#### Record set
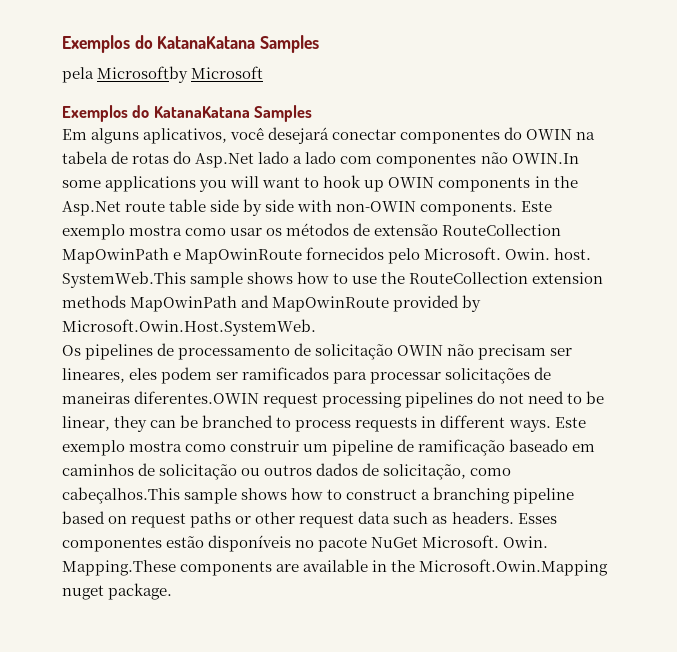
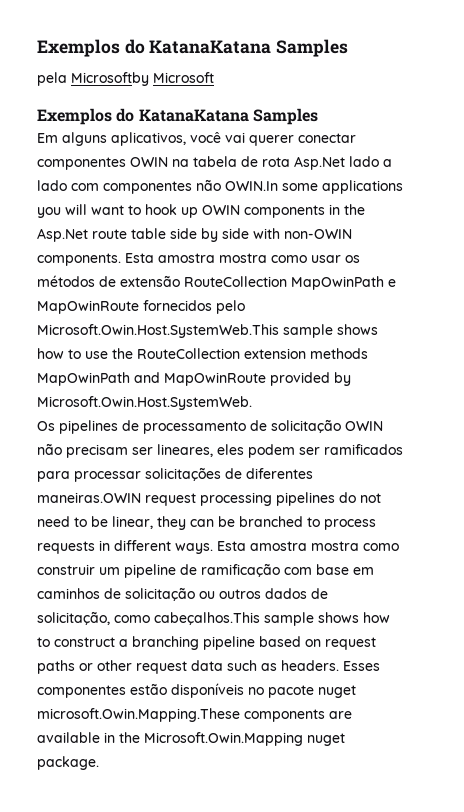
[268,127,330,144] desejará -> [225,132,294,146] vai querer
[504,127,523,140] do -> (126, 163) none
[132,151,192,164] rotas do -> [262,157,290,167] rota
[521,201,553,212] [62,224,125,240] Este exemplo -> [125,253,215,263] Esta amostra
[424,247,592,260] [62,271,186,288] Microsoft. Owin. host. SystemWeb.This -> [37,324,279,338] Microsoft.Owin.Host.SystemWeb.This
[62,391,260,404] maneiras diferentes.OWIN -> [246,468,313,479] [37,492,141,503] diferentes maneiras.OWIN
[554,417,586,428] [62,440,125,456] Este exemplo -> [217,541,307,551] Esta amostra
[509,439,569,452] baseado -> [284,564,349,575] com base
[371,535,549,548] [62,560,176,576] NuGet Microsoft. Owin. Mapping.These -> [318,685,356,698] [37,708,240,722] nuget microsoft.Owin.Mapping.These

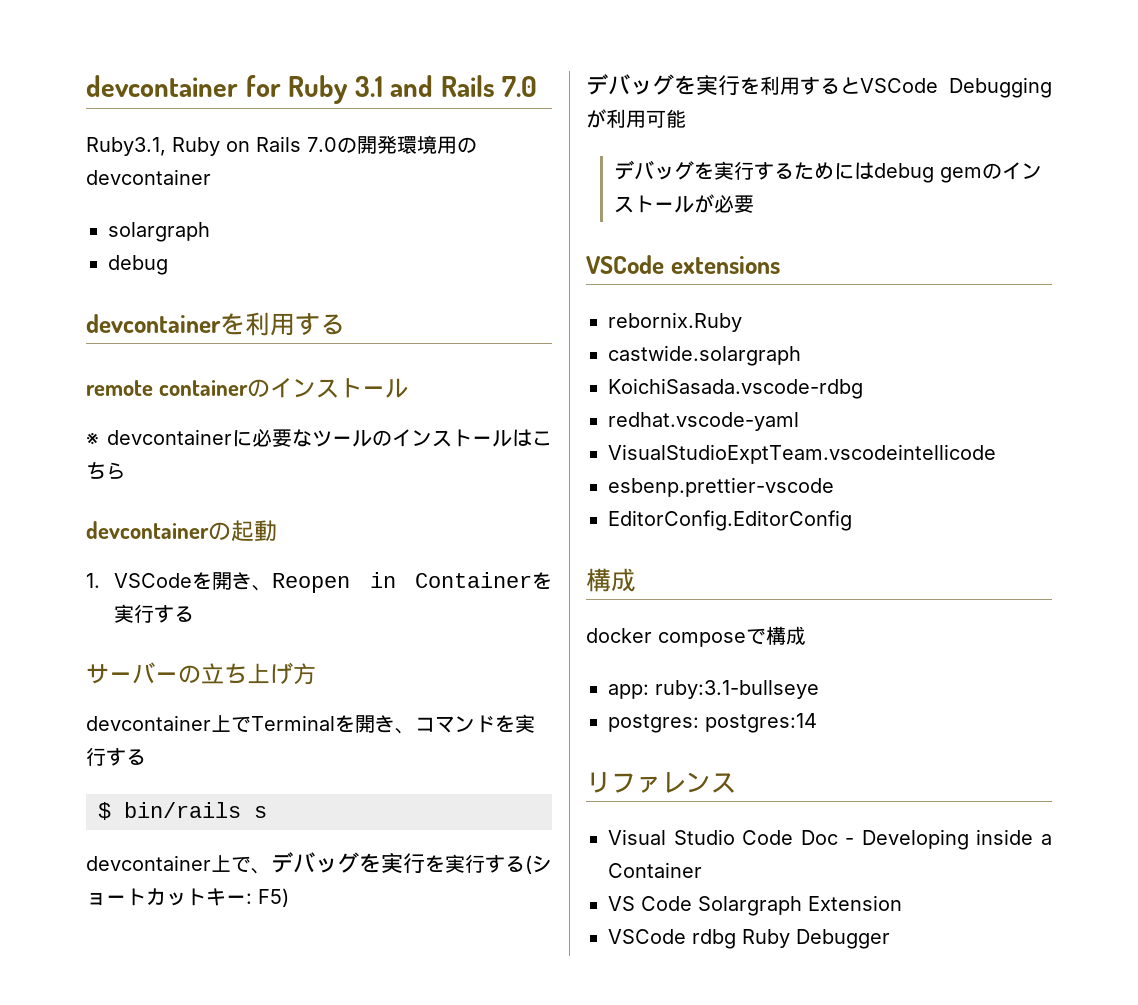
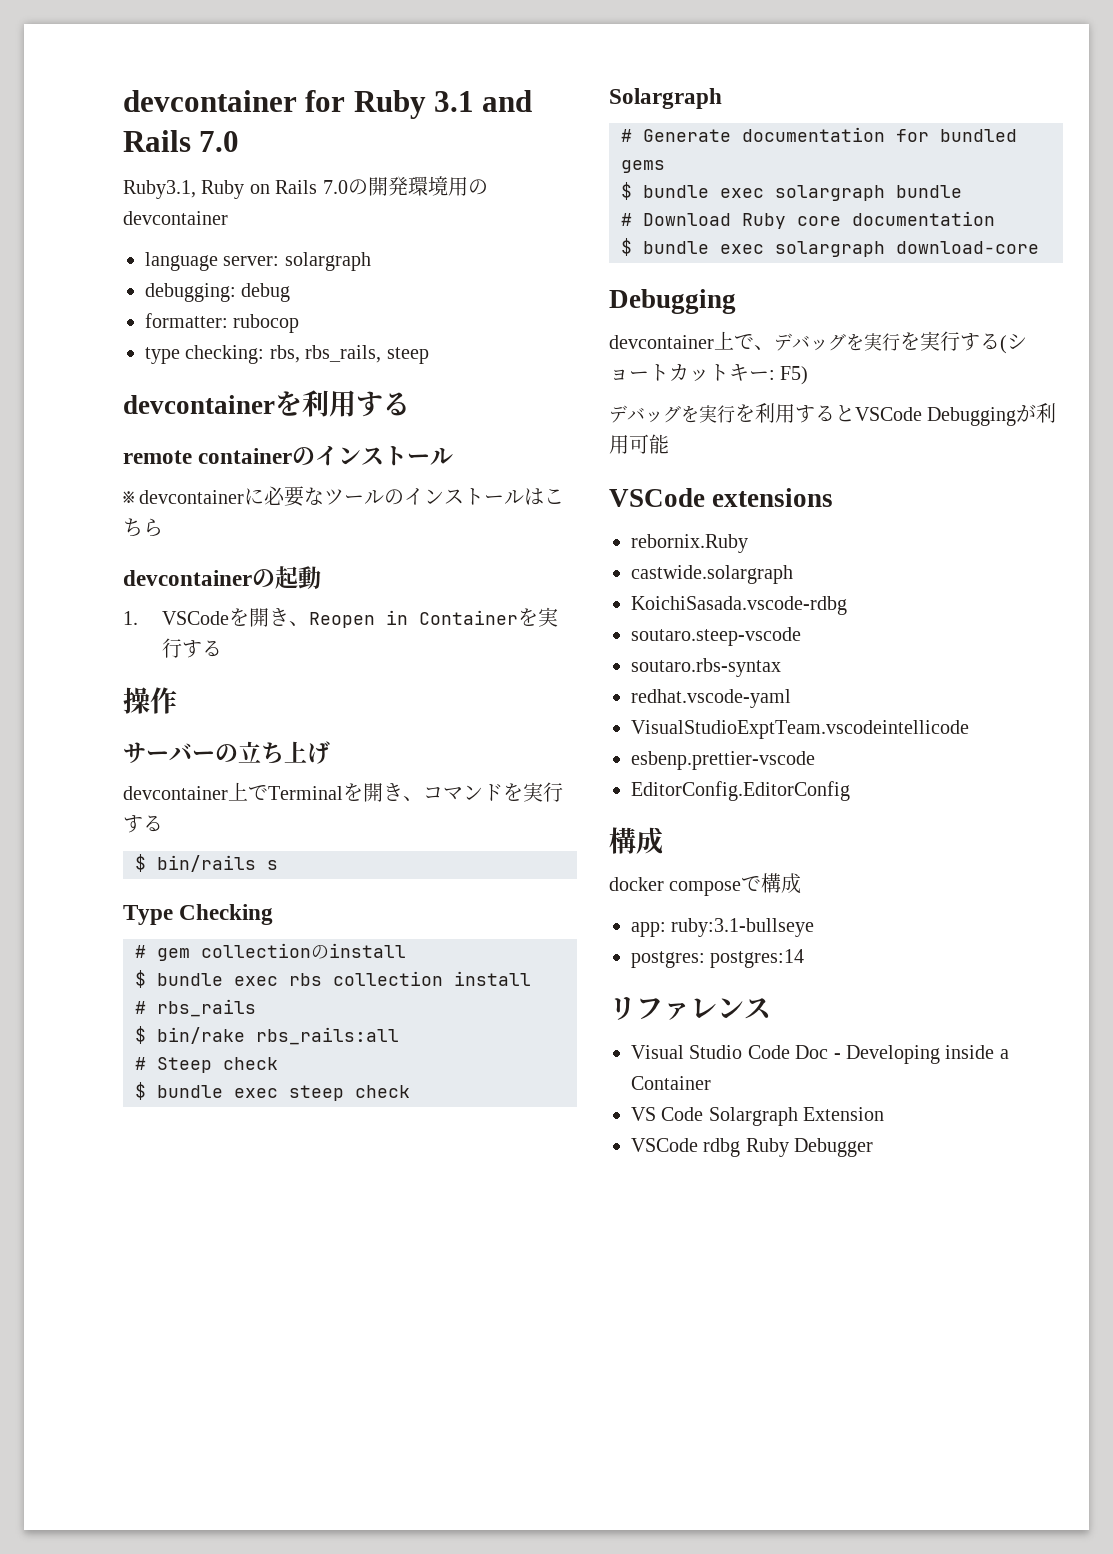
(211, 177) none -> [145,252,280,271] language server:
[108,255,168,275] debug -> [145,283,291,302] [145,313,300,333] [145,345,429,364] debugging: debug // formatter: rubocop // type checking: rbs, rbs_rails, steep
(195, 614) none -> [123,687,177,714] // 操作
[293,663,316,685] 方 -> (330, 752) none
(267, 812) none -> [123,904,274,925] [135,943,406,961] [135,970,531,988] [135,999,256,1017] [135,1026,399,1045] [135,1057,278,1073] [135,1082,410,1101] [609,88,722,109] [621,127,1017,142] [621,160,665,173] [621,182,962,201] [621,211,995,229] [621,238,1039,257] [609,289,736,314] // Type Checking // # gem collectionのinstall // $ bundle exec rbs collection install // # rbs_rails // $ bin/rake rbs_rails:all // # Steep check // $ bundle exec steep check // Solargraph // # Generate documentation for bundled gems // $ bundle exec solargraph bundle // # Download Ruby core documentation // $ bundle exec solargraph download-core // Debugging
[614,160,1043,183] [614,194,755,213] // デバッグを実行するためにはdebug gemのインストールが必要 -> (669, 444) none
(863, 388) none -> [631,627,801,646] [631,658,781,677] // soutaro.steep-vscode // soutaro.rbs-syntax

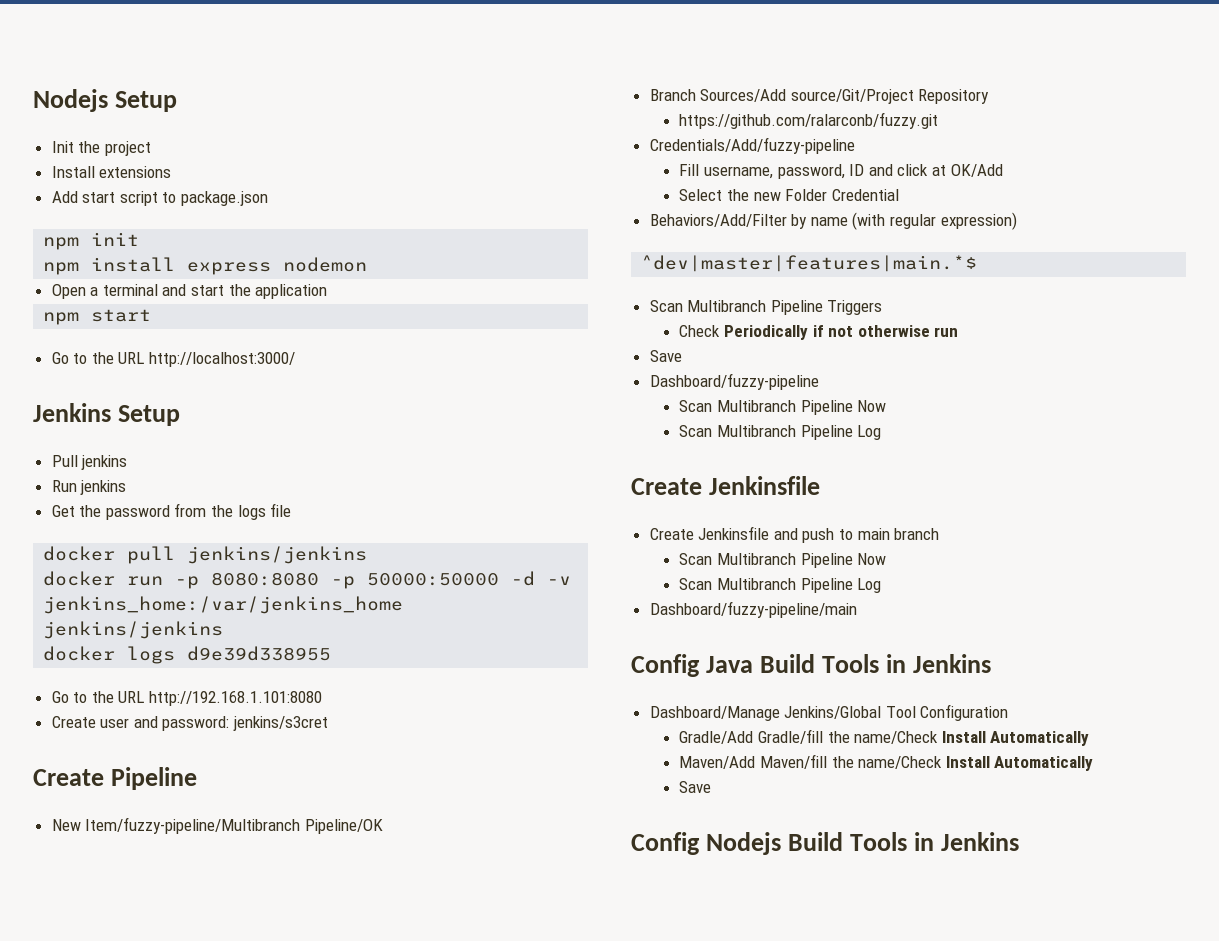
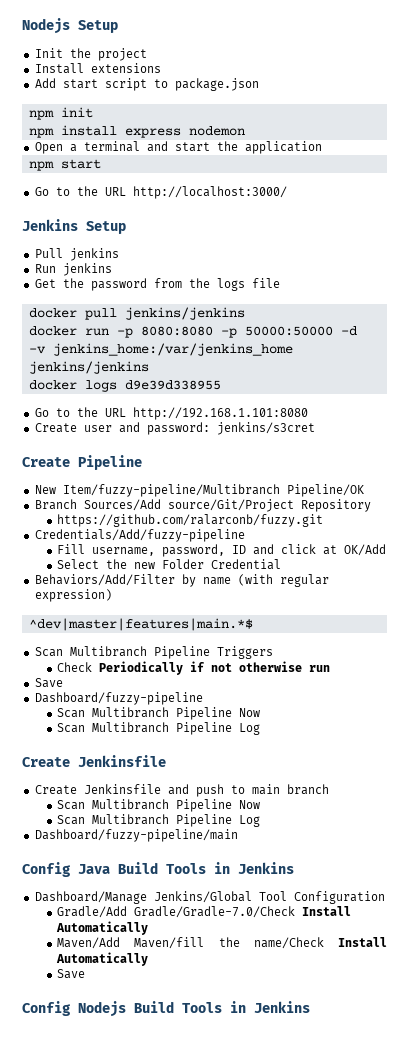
[758,729,939,744] Gradle/fill the name/Check -> [134,906,296,918] Gradle/Gradle-7.0/Check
########
• _Task details_:
Please give back exactly the lines from the first line of the records above through the line containing "[424,247,592,260] [62,271,186,288] Microsoft.", only those and both included, with the pictures removed.

• _Answer to this problem_:
[268,127,330,144] desejará -> [225,132,294,146] vai querer
[504,127,523,140] do -> (126, 163) none
[132,151,192,164] rotas do -> [262,157,290,167] rota
[521,201,553,212] [62,224,125,240] Este exemplo -> [125,253,215,263] Esta amostra
[424,247,592,260] [62,271,186,288] Microsoft. Owin. host. SystemWeb.This -> [37,324,279,338] Microsoft.Owin.Host.SystemWeb.This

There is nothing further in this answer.